◆ **Activity list**
(1) Decide whether each statement below agrees with the forum thread about Smart Summon. Answer yes or no for each, and quote the words of the thread that decide it.
(a) The first poster tried Smart Summon about ten times, and three of those attempts failed to connect.
(b) Autopark still does not recognize parallel parking spots for the first poster.
(c) littlD's wife got out while the car was moving.
(2) Reproduce the forum thread about Smart Summon from "Has anyone WITHOUT" to "including YouTube TV!".
(3) Carry on the forum thread about Smart Summon from the point where it stops.

◆ **Text under study**
■ ■ ■ ■

Smart Summons. Oh well. Great to see V1 of it ;-). Long way to go though. I tried it about 10 times. 3 times it would not connect at all. 1 time it just stopped in my office drive way and the car froze up.
Pavilions parking lot was working half way decent, but way too slow in decision making to be able to use it on anything but an empty lot. I had a car behind mine that started honking. Funny though when the car pulled up in front of me and they realized nobody was inside.
Theater.....love it. Now somebody just needs to find a way to play Netflix while driving....for the kids of course.

Before I forget.....Autopark finally works for me! Never was able to recognize parallel spots before. Does it now and is pretty good at it.


----------



## shmackers (Feb 16, 2019)

huh....no wifi issues....paid for fsd (confirmed on tesla profile)....advanced software update....no update yet.

Looking at numbers here and teslafi, don’t think the fsd early access is fully working


----------



## Reliev (Jun 3, 2017)

ig0p0g0 said:


> Feature or Bug? Perhaps it's trying to tell you something.


Washed my car today my kid usually helps me with my car wash this time she went in and said play frozen. I obliged when I started singing the second song to take a break from the Florida sun she sushed me so you might be onto something.


----------



## Reliev (Jun 3, 2017)

japhule said:


> Here are some other working video services.
> 
> Playstation Vue - psvue.com/watch
> View attachment 29472
> ...


nice I hope Disney plus works this way also.


----------



## littlD (Apr 17, 2016)

Rick Steinwand said:


> Why did your wife feel the need to escape from a moving car?
> Did she run out of fun?


That's a good one!

In reality, she wanted to get back out to watch from an outside vantage point. The car wasn't moving at the point and I wasn't close enough to the car.

What neither of us realized is that the car treats an opening door without a key (phone or card) present as a break-in.

Surprise surprise surprise!


----------



## littlD (Apr 17, 2016)

shmackers said:


> huh....no wifi issues....paid for fsd (confirmed on tesla profile)....advanced software update....no update yet.
> 
> Looking at numbers here and teslafi, don't think the fsd early access is fully working


Friend of mine called Tesla last night in a similar position, they pushed it and he and I were playing with Smart Summon later that night.


----------



## Kizzy (Jul 25, 2016)

littlD said:


> That's a good one!
> 
> In reality, she wanted to get back out to watch from an outside vantage point. The car wasn't moving at the point and I wasn't close enough to the car.
> 
> ...


Maybe next time have Sentry Mode disabled? Do the doors lock when starting Summon? /thinking of workarounds


----------



## Caulin (Sep 2, 2018)

Is there anyway to try and force an update? I haven’t gotten the update yet and it MIGHT be because my car seems to be disconnecting from WiFi when sleeping.


----------



## Needsdecaf (Dec 27, 2018)

Has anyone WITHOUT FSD gotten the update yet?


----------



## shareef777 (Mar 10, 2019)

Didn’t realize YouTube menu included ALL YouTube services, including YouTube TV!


----------



## Ze1000 (May 22, 2018)

Today I caught my car checking for updates.
Also after the update I got connect to wifi to download game update


----------



## zigzag (Oct 10, 2018)

Caulin said:


> Is there anyway to try and force an update? I haven't gotten the update yet and it MIGHT be because my car seems to be disconnecting from WiFi when sleeping.

■ ■ ■ ■

◆ **Supplied material**
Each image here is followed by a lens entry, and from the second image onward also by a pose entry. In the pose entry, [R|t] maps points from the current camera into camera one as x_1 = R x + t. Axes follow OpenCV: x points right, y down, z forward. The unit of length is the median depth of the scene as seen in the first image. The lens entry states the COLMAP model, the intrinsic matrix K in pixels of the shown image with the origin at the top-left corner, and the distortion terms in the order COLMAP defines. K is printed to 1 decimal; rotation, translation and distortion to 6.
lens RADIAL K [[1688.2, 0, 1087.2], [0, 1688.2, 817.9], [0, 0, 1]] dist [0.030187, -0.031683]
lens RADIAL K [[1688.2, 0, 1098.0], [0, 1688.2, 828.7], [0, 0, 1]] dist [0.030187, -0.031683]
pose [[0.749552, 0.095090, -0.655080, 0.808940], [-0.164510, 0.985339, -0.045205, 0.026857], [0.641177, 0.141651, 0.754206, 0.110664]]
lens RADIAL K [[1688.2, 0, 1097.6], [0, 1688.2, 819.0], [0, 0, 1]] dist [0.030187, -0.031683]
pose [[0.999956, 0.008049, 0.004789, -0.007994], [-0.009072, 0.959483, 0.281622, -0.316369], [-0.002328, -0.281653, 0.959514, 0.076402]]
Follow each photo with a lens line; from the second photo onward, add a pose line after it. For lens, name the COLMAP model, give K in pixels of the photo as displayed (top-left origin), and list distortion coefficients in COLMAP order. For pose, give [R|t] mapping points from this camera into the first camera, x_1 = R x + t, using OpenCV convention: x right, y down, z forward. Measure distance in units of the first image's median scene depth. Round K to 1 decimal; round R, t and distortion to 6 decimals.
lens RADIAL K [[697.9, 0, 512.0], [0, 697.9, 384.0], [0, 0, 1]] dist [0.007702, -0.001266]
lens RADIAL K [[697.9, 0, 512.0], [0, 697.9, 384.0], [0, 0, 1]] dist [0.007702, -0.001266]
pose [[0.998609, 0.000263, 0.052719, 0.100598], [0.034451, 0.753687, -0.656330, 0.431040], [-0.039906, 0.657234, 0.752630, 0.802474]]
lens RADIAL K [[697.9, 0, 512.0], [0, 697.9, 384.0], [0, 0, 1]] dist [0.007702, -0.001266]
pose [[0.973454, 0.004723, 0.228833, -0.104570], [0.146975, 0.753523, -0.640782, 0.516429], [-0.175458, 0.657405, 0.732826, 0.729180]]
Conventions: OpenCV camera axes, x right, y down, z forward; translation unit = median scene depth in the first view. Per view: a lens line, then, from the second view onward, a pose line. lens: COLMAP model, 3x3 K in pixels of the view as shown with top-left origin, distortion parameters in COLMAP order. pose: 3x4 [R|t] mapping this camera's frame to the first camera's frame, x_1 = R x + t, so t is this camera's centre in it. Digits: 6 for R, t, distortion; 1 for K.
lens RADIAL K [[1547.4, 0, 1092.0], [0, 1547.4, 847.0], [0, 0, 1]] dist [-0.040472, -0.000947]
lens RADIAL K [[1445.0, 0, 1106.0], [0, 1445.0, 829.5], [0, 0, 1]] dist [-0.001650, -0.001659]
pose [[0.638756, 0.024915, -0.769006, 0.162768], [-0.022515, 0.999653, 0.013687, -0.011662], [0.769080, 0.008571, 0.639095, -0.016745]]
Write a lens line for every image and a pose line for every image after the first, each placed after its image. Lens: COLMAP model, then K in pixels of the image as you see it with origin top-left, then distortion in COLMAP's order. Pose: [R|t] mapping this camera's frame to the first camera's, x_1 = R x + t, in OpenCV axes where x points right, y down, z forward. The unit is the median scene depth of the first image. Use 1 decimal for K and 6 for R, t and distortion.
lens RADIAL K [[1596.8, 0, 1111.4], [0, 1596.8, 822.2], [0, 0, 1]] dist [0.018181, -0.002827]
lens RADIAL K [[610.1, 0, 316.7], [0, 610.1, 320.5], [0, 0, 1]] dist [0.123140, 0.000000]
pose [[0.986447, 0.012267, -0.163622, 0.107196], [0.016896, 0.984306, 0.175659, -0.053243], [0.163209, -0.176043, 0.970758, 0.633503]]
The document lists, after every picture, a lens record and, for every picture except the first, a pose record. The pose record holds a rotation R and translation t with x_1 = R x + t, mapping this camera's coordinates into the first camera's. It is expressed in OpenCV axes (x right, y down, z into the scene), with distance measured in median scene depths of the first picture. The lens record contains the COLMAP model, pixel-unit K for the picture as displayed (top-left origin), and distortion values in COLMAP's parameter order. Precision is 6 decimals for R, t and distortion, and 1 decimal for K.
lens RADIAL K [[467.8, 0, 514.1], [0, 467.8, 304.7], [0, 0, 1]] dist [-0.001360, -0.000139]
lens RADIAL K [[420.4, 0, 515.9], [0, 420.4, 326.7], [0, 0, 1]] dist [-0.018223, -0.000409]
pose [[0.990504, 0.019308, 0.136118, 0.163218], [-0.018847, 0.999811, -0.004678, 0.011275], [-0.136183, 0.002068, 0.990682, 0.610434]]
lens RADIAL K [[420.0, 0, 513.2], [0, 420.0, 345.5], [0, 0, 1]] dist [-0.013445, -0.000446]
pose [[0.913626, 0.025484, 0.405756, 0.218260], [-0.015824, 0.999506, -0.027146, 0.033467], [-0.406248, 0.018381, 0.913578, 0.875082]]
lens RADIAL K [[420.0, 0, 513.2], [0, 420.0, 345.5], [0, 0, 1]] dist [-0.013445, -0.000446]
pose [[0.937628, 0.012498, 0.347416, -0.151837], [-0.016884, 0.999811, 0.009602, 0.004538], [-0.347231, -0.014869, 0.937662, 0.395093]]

■ ■ ■ ■

◆ **Response list**
(1)
(a) Yes: "I tried it about 10 times. 3 times it would not connect at all."
(b) No: "Never was able to recognize parallel spots before. Does it now and is pretty good at it."
(c) No: "The car wasn't moving at the point and I wasn't close enough to the car."

(2)
Has anyone WITHOUT FSD gotten the update yet?


----------



## shareef777 (Mar 10, 2019)

Didn’t realize YouTube menu included ALL YouTube services, including YouTube TV!

(3)
On a similar line, Do you loose your number in line if your car was not at wifi, the time the update is released for your VIN?


----------



## Reliev (Jun 3, 2017)

Caulin said:


> Is there anyway to try and force an update? I haven't gotten the update yet and it MIGHT be because my car seems to be disconnecting from WiFi when sleeping.


do you have FSD?


----------



## zigzag (Oct 10, 2018)

littlD said:


> Friend of mine called Tesla last night in a similar position, they pushed it and he and I were playing with Smart Summon later that night.


Can you explain how?


----------



## Reliev (Jun 3, 2017)

zigzag said:


> On a similar line, Do you loose your number in line if your car was not at wifi, the time the update is released for your VIN?


if you arent on wifi afaik it waits 24 hours then 48 then 72 critical updates get pushed after 5 days of no wifi but others can take up to 4 months or longer. most of the time after 3-7 days you should be able to get it over wifi. I learned this from the guy who makes youtube videos where he hacks his model s and sees the source code.


----------



## Reliev (Jun 3, 2017)

zigzag said:


> Can you explain how?


probably calling and making a ticket. to push in the app. Also I know from a few techs that if you do this too much they put you on a low priority list.

I personally would wait a week before I did this.


----------



## Ze1000 (May 22, 2018)

zigzag said:


> On a similar line, Do you loose your number in line if your car was not at wifi, the time the update is released for your VIN?


If you are not connected to WiFi When the update is available for your car. You will get a message to connect to WiFi to download the update.


----------



## zigzag (Oct 10, 2018)

Reliev said:


> do you have FSD?


Yes I do have FSD.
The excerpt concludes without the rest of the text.